9 Aug, 2021
Phuket is facing the wrath of Karma
BANGKOK – The cause-and-effect laws of Karma are fundamental to Buddhism and many other Asian ways of life. As you sow, so shall you reap, perhaps not immediately but many years later or even in the next life.
Today, they are being proved right, big time.
When the rampant “development” of Phuket began in the 1980s and skyrocketed after 1987 Visit Thailand Year, there was no shortage of early warnings by journalists, NGOs, environmentalists and social scientists about the uncontrolled and chaotic Gold Rush.
Policy-makers, politicians, businessmen, bureaucrats and investors, clucked sympathetically. But it did not deviate them from their real objective, viz., to drive growth and numbers — GDP, GNP, investment and jobs. The sexy stuff.

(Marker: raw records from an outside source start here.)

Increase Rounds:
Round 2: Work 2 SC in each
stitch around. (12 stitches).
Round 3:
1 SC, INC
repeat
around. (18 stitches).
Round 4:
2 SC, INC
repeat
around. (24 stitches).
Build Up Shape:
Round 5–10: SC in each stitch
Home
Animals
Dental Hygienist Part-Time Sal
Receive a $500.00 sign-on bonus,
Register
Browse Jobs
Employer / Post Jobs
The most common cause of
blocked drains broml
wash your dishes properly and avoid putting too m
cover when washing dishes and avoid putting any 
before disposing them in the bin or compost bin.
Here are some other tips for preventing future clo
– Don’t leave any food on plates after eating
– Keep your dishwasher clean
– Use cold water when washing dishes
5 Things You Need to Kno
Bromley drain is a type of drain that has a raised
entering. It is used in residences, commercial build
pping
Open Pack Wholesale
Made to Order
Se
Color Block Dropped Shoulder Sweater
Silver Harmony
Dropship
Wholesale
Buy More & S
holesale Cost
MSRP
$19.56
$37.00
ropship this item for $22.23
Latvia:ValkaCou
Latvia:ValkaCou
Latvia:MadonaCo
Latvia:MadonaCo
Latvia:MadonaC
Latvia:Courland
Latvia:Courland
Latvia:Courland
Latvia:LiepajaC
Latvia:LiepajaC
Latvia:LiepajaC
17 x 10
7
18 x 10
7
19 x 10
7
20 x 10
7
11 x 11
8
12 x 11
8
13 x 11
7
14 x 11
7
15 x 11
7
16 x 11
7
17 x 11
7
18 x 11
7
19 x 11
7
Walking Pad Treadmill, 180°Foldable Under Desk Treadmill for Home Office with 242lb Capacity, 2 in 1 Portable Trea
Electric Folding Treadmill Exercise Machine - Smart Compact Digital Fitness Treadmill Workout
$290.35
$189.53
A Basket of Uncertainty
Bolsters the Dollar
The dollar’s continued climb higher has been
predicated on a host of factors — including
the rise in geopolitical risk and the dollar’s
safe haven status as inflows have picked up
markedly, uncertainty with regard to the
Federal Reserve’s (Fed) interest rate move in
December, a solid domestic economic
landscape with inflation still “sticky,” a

As the Asia-Pacific region’s leading Travel & Tourism historian, I am reproducing these meticulously preserved headlines as a stark reminder of that imbalanced failure for the people of Thailand and indeed, the global Travel & Tourism industry.
The laws of Karma are closely related to the causes of suffering, which are also being proved right. No Sandbox schemes nor textbook crisis management campaigns will avert that certainty. The generation of the late 20th century made the calls. The generation of the early 21st century is paying the price.
The three-month Buddhist Lent has just begun, when monks retreat to the temples to meditate and reflect. The Thai, ASEAN and Asia-Pacific tourism industries should be doing the same about its past, present and future.
But it will not happen. The laws of economic development neither recognise nor respect the laws of Karma. Which is why we keep lurching from one crisis to the next.
Indeed, the next crisis is already on the horizon. Over the next few months, hundreds of bankrupt tourism enterprises will be sold, many to foreigners and their local proxies, at dirt cheap fire-sale prices. Then, the Golden Rule will kick in. Those who have the gold will want to make the rules. They will control not just the companies but the entire island, and beyond.
That financial ownership shift is fraught with social, political and cultural risks. As money talks, the writing is already on the wall.
Travel & Tourism marketing brochures proudly brandish the Buddhist way of life to attract tourists. If the Thai and the Asia Pacific Travel & Tourism industries want to really Build Back Better and Convert a Crisis into an Opportunity, the time to indulge in some old-fashioned soul-searching about our past mistakes is now here.
If we do not practise what we preach, our children and grand-children will pay the price, just as we are doing today.